Diretor artístico há 12 anos da Universal Music, Max Pierre reclama que quando um disco não dá certo as pessoas sempre responsabilizam a companhia:

– Quase sempre a culpa de um projeto mal-sucedido recai sobre os ombros da gravadora, e isso não é justo. Até porque o maior prejuízo fica somente do lado de cá. Temos alguns exemplos de artistas novos que, saídos de selos pequenos, tiveram suas carreiras alavancadas, como Babado Novo, Rapazolla, Jeito Moleque, Marjorie Estiano e Helião & Negra Li.

Alexandre Schiavo, presidente da Sony-BMG, está feliz da vida com o Tem Peixe na Rede. Para ele, o ‘o grande atrativo do projeto é que novos talentos serão descobertos’. Ele considera positivo o crescimento do setor independente, já que as majors não podem mais impulsionar sozinhas a indústria musical, devido aos altos custos de produção e promoção:

– Existem vários selos independentes executando ótimos projetos. E a gravadora não deve ser vista como o único meio de trabalho para um iniciante. Procuramos dividir com nossos artistas os riscos, o sucesso e até mesmo o fracasso, e aprender com eles. As companhias serão mais leves e eficientes se entenderem que não precisam carregar todo o mercado de música.

Atraídos pelo crescimento de gravadoras independentes como Deck Disc, Trama, Indie Records e Biscoito Fino, medalhões e iniciantes estão cada vez mais distantes das majors, Universal Music, EMI, Warner Music e Sony-BMG (recentemente fundidas).
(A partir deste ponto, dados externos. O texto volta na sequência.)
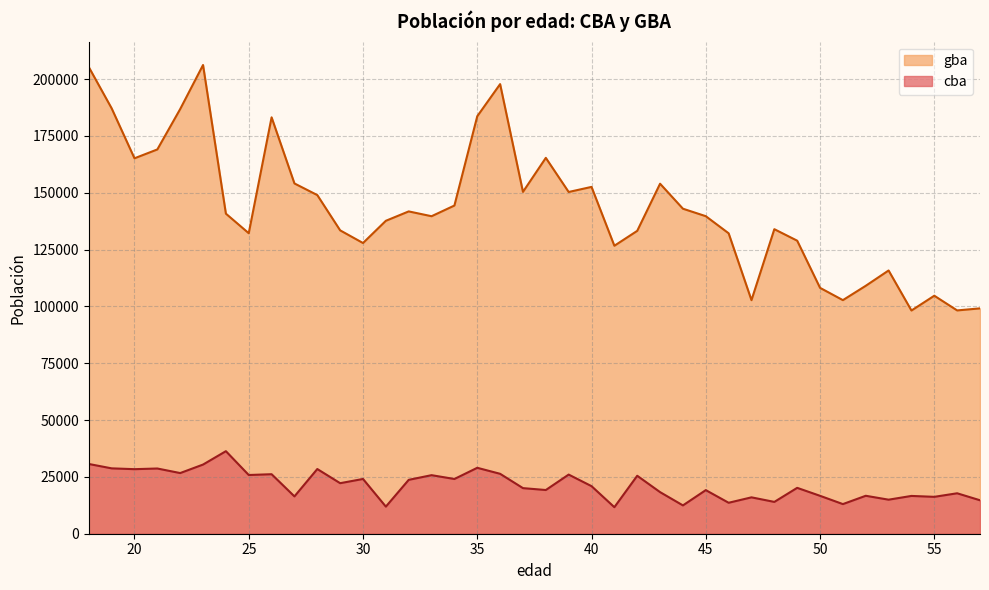

Which series has the largest total across all categories?

gba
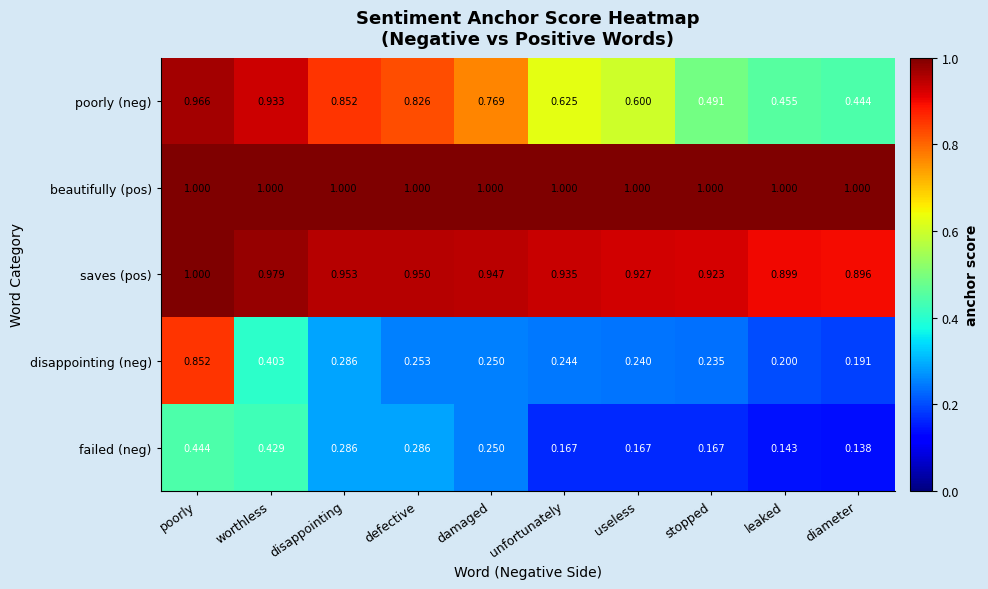

What is the total value across all series at unfortunately?

3.0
Há também dezenas de selos pequenos espalhados pelo país, como Monstro Discos, T-Rec, Astronauta, Tamborete, Midsummer Madness, Nikita, London Burning, Rob Digital, Fina Flor, Lua Discos, Kuarup, MCD, Azul Music, Albatroz, Candeeiro, Sum Records…

Para Paulo André, organizador do festival Abril Pro Rock e empresário da Nação Zumbi, há vantagens técnicas na permanência em um mercado independente:

– Em termos de promoção, o que uma major faz, uma banda articulada também consegue. Além disso, as majors são donas do fonograma para o resto da vida, tanto que gente como Gal Costa e Djavan está saindo desse esquema. No caso de um artista com potencial internacional, ele pode ser lançado no exterior por um selo que não tem o seu perfil. Certa vez David Byrne quis lançar um CD da Nação Zumbi nos Estados Unidos, mas a Sony não permitiu e o disco saiu num selo para latinos.
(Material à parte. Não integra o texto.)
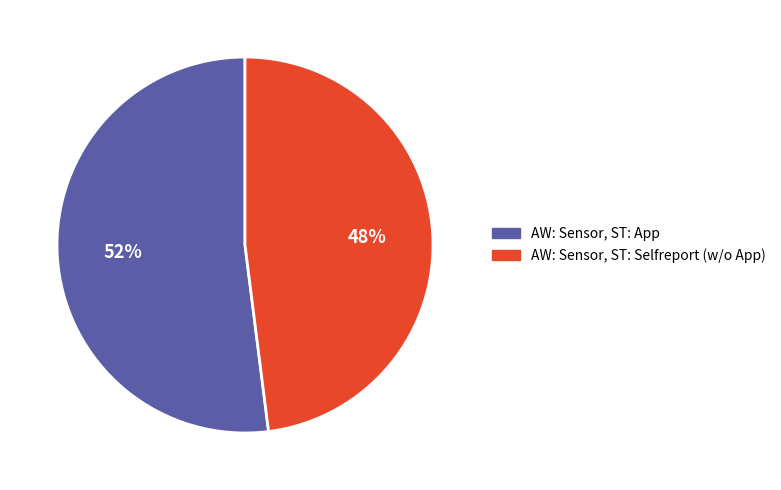

To the nearest percent, what percentage of the pie is AW: Sensor, ST: App?

52%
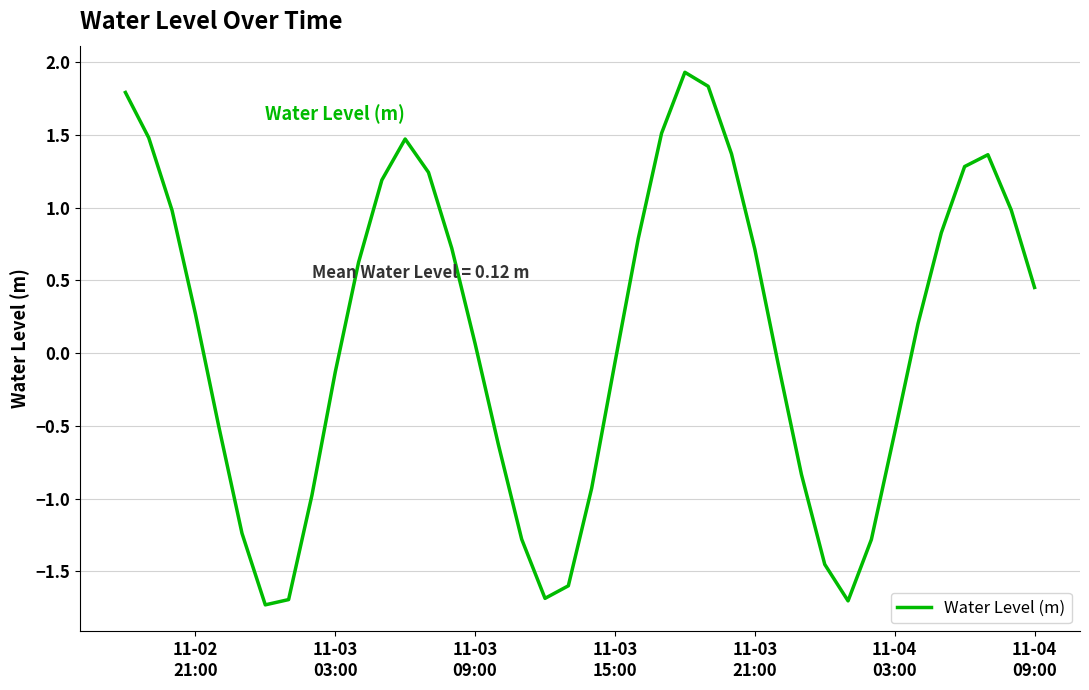

What is the difference between the maximum and second lowest values?

3.6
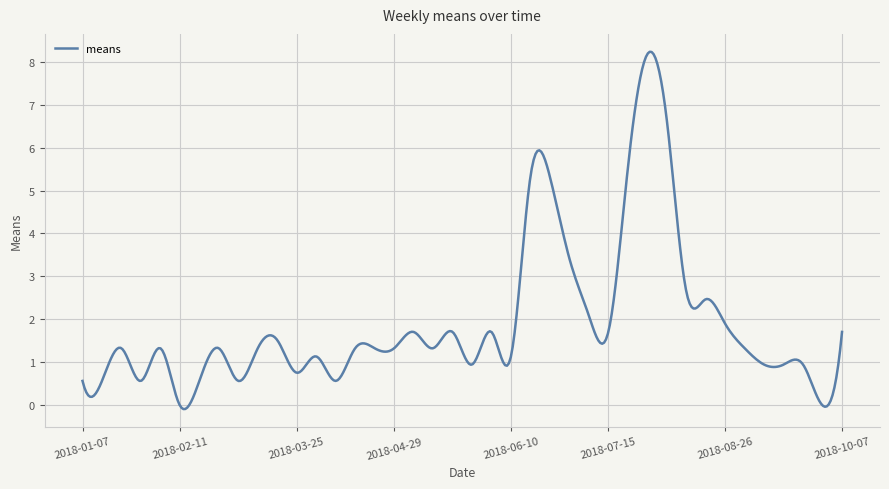

What is the difference between the maximum and minimum values?

8.3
Prego, baterista do grupo gaúcho Pata de Elefante (cujo trabalho de estréia foi lançado pela Monstro), conta sua opção:

– A gente não despreza nenhuma major, mas elas estão quebrando. Podemos descobrir nosso próprio nicho e público alvo.
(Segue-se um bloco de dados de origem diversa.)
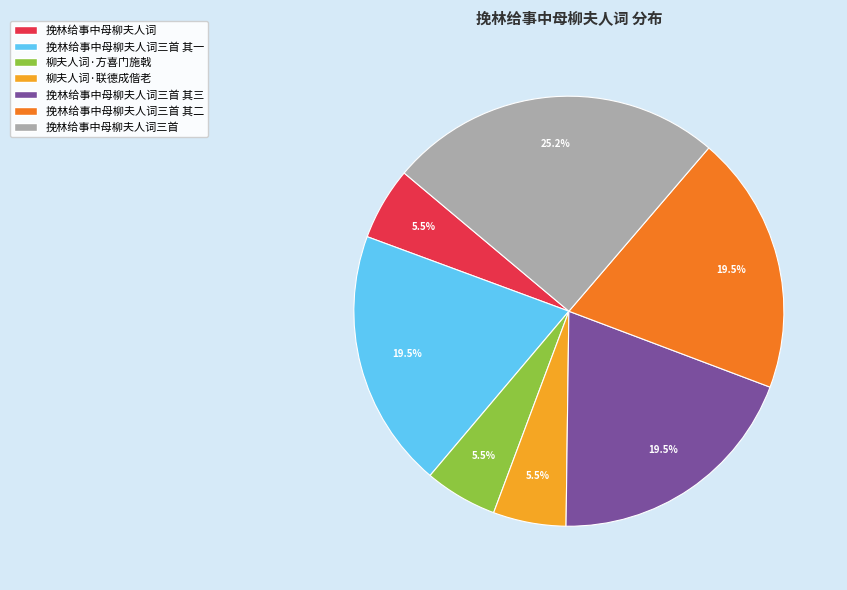

Is there any slice that represents more than half of the pie?

No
Com atuação significativa no circuito independente carioca, Bruno Levinson se justifica por incentivar, por meio de seu novo festival, que a multinacional permaneça sendo o maior sonho de consumo dos jovens:

– Nunca ensinei ninguém a ficar para sempre no mercado independente. Quero que as pessoas desenvolvam suas carreiras, não importa aonde. As gravadoras já conseguiram lançar muitos artistas que estão aí até hoje. Elas não são a única opção dos artistas, mas continuam a ser um dos caminhos.